Two boys whose mothers had undetected cervical cancer at the time of delivery went on to develop lung cancer in early childhood.
A strange case of baby breathing cancer cells came up a few days ago. In a new case study published by researchers in Japan, doctors report what appears to be the first case of Vaginal transmission of cancer cells from mothers with cervical cancer to infants at the moment of their birth.
Two boys whose mothers had an undetected cervical cancer at delivery went on to develop lung cancer, in early childhood, most likely resulting from mother-to-infant transmission of uterine cervical tumor cells, according to Ayumu Arkawa MD of the national cancer centre in Tokyo.
“If the mother has cervical cancer, the infant can be exposed to tumor cells in fluids in the birth canal and could aspirate tumor cells into the lungs. To our knowledge, this is the first report of vaginal transmission of cancer to infants,” said Arakawa.

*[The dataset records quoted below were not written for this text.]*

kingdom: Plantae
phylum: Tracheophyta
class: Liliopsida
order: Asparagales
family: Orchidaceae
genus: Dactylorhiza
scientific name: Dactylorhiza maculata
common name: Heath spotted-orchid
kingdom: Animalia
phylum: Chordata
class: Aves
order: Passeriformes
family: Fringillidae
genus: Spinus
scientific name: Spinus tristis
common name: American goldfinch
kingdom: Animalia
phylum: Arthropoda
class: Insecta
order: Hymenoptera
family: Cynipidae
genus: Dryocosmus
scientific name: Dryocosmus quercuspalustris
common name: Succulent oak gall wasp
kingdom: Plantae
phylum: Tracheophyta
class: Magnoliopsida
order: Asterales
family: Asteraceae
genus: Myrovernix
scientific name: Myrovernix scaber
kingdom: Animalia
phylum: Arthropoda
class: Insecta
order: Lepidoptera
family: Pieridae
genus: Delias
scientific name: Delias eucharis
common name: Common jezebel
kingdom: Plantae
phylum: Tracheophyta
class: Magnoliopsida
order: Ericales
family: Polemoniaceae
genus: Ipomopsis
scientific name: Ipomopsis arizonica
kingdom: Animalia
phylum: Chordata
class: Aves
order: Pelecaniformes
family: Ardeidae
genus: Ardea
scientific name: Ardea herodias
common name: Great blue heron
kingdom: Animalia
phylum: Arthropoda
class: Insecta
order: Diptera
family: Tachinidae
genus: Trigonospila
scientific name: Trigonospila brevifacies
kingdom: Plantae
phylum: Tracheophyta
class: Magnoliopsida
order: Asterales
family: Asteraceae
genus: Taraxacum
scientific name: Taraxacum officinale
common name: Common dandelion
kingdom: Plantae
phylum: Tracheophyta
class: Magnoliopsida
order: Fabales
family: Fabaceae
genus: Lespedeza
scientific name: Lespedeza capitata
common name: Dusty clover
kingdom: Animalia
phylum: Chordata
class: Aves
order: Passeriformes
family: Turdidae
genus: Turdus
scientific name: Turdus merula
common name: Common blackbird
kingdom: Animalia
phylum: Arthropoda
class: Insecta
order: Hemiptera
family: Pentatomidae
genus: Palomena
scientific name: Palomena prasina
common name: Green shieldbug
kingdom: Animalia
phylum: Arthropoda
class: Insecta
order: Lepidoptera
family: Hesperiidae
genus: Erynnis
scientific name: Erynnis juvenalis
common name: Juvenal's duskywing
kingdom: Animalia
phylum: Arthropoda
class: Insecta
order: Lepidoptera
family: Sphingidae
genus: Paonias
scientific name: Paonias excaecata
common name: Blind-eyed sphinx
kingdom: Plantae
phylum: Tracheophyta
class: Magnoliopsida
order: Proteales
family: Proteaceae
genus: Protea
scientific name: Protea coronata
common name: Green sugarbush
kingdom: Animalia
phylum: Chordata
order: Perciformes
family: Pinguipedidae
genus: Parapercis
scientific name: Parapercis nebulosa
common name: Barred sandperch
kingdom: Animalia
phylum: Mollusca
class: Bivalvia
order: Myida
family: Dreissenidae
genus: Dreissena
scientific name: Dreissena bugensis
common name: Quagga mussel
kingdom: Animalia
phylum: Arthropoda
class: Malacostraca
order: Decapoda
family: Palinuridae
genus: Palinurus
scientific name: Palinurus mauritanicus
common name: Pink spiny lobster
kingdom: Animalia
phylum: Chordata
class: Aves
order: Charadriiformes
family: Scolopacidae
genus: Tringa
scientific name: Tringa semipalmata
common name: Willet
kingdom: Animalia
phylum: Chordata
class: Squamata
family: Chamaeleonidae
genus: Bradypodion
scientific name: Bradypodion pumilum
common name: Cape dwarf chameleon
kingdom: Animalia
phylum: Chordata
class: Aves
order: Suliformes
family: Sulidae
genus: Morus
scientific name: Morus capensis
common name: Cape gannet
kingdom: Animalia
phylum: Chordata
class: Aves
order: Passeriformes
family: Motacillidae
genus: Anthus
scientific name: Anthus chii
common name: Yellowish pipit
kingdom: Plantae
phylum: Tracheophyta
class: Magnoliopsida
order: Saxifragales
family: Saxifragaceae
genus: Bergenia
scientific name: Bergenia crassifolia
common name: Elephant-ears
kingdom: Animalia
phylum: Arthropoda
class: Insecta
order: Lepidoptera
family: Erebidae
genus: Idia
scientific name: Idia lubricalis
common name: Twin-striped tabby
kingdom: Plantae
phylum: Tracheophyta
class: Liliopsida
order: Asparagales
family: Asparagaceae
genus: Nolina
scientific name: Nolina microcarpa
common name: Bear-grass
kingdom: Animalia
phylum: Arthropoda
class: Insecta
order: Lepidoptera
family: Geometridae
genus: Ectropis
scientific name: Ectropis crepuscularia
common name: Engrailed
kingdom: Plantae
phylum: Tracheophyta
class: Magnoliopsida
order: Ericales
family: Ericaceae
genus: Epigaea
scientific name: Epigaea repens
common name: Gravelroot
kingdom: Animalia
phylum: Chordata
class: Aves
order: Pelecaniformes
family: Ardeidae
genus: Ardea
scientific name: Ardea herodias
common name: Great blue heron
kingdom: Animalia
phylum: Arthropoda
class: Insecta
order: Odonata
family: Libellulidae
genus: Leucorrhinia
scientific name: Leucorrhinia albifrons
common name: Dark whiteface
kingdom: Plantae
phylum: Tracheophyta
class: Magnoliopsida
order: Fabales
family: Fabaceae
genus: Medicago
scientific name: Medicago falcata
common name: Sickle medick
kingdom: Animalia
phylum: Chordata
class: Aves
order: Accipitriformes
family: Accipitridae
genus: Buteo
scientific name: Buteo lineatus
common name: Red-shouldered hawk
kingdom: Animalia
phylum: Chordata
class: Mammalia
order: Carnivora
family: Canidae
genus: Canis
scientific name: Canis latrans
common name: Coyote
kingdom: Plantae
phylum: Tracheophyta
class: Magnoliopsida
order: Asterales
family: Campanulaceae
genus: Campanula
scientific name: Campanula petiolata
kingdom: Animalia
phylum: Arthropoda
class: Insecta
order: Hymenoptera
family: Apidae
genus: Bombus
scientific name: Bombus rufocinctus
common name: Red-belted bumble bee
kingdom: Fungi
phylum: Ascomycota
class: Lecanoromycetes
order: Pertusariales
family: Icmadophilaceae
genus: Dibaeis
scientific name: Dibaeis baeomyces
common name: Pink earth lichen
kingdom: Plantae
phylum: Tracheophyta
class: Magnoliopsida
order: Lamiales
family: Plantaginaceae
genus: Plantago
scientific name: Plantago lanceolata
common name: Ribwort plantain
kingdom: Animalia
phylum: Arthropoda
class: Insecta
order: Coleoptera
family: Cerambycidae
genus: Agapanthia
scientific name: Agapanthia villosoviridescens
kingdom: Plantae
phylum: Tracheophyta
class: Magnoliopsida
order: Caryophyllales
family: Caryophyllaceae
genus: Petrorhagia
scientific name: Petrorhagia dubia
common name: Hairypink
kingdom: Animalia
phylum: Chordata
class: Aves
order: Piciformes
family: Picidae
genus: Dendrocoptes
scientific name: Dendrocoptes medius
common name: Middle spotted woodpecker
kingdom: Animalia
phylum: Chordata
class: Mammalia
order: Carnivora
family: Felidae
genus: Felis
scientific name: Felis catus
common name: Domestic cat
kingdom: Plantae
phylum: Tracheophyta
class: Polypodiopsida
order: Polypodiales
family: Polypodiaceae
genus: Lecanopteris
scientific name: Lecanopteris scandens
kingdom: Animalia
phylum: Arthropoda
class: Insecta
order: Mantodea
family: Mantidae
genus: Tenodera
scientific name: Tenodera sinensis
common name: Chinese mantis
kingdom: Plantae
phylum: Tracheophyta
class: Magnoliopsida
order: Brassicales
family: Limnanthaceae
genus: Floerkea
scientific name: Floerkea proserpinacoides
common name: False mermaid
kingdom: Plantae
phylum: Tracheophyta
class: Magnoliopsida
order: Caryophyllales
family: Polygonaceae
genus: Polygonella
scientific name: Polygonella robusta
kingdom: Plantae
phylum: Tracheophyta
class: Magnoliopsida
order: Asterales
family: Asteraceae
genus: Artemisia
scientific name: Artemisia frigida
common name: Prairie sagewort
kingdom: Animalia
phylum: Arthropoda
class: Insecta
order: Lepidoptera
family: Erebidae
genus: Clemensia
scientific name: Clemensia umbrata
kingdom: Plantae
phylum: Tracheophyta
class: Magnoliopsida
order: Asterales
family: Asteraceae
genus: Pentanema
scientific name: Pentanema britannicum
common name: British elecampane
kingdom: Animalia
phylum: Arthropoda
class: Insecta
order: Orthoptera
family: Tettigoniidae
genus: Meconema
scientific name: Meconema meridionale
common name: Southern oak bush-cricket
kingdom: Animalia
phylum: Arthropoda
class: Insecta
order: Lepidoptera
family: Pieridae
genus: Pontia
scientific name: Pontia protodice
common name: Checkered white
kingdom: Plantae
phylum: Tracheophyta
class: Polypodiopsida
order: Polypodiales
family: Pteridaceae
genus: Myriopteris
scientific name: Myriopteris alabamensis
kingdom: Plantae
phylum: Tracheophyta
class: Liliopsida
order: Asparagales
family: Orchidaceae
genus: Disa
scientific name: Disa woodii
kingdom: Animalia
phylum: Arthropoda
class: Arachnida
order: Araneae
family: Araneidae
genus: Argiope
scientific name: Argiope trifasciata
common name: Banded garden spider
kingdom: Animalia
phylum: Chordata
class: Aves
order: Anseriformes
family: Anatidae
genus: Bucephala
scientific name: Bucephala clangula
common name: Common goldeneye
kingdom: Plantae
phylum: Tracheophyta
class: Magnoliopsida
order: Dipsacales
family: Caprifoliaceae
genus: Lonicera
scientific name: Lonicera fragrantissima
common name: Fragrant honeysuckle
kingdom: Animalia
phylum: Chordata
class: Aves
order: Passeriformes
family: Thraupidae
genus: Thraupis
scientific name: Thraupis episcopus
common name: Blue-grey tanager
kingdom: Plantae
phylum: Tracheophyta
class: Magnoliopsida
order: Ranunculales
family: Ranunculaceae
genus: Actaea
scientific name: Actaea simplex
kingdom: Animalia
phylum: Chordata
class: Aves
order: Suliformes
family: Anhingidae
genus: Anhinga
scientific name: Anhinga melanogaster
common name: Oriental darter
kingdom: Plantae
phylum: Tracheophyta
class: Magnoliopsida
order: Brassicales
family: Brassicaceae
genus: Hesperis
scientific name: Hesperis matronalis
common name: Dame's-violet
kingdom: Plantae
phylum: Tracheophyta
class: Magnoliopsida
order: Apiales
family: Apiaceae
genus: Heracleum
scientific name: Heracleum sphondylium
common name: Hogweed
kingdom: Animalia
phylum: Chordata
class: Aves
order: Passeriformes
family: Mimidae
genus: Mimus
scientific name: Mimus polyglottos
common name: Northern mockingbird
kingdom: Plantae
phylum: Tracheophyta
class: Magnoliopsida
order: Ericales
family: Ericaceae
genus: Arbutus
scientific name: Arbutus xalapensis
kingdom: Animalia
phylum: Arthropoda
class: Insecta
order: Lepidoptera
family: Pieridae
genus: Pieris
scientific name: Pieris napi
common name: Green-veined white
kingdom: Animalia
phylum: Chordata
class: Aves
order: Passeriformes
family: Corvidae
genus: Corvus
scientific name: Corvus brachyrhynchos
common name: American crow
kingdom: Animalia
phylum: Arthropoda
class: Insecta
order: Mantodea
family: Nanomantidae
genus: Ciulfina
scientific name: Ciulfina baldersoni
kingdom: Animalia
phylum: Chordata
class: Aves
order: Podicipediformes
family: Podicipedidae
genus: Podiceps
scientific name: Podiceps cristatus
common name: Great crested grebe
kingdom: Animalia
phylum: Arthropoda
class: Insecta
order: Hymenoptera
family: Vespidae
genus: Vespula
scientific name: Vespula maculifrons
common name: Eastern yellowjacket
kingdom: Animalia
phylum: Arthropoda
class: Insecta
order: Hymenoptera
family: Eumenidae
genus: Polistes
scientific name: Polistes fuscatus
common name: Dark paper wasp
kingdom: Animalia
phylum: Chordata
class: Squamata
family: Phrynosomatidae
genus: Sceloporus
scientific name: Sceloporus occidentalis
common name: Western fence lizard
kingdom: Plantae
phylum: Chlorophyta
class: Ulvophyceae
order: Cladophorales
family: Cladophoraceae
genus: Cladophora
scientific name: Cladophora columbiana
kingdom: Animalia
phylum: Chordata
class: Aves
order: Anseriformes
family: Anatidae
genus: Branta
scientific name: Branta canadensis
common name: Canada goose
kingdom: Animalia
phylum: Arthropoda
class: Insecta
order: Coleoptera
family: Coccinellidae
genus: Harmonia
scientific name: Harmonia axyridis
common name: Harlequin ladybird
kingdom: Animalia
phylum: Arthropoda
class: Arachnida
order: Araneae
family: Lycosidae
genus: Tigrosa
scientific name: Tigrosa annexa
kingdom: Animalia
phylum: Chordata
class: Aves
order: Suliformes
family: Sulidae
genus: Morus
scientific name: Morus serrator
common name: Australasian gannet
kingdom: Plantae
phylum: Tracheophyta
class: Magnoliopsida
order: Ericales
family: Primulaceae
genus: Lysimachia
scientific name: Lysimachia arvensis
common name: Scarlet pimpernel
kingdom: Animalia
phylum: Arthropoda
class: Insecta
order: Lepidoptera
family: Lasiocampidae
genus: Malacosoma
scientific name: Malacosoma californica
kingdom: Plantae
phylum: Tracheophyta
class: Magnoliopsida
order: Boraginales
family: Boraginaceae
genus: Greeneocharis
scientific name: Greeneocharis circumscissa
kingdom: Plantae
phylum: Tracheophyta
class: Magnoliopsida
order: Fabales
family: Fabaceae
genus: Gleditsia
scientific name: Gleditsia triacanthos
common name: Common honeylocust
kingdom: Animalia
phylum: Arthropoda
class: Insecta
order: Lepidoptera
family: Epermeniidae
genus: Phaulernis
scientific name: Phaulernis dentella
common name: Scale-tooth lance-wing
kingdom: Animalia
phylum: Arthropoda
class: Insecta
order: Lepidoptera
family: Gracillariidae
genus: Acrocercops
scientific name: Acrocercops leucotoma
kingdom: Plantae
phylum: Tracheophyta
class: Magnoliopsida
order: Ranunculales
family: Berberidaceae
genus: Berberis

This previously unknown phenomenon of inhaling cancer in your first breaths ostensibly appears to be for two otherwise unlinked cases of pediatric lung cancer diagnosed in a pair of young male patients, one 23 months old and the other was 6-year-old. The patients presented to the hospital with the symptoms of their illness, in both cases.
The 23 months old boy was experiencing coughing and the six-year-old was suffering from chest pain. Doctors after recognising the tumor went on with their treatment which turned out to be successful in both cases.
Both the patients received repeated bouts of chemotherapy, but were only cleared of disease after having operations to remove the cancerous tissue. In the case of 23 months old a cancerous lobe of lung tissue was taken out, while the six year old needed his entire lung removed.
In the case of 23 months old, analysis of the tissue from his mother’s cervical tumour and her son’s lung tumour revealed gene profile similarities in the form of certain mutation and alleles and the lack of Y chromosome suggested that the boy’s cancer had directly come from his mother.
In the case of 6 year old boy tumours bore the same genetic signatures of his own mother’s cervical cancer.
The transmission of cancerous cells through this route appears to be very low, the researchers stated that prevention via HPV vaccination would further prevent the risk of transmitting infection. Further the researchers suggest a caesarean section should be a recommended form of birth for mothers with a history of uterine cervical cancer.
Such rare instances increase the need for research in medical science and specially in ‘cancer’. Once in a while these possibilities stuns us all and demands a great work in the field of scientific developments.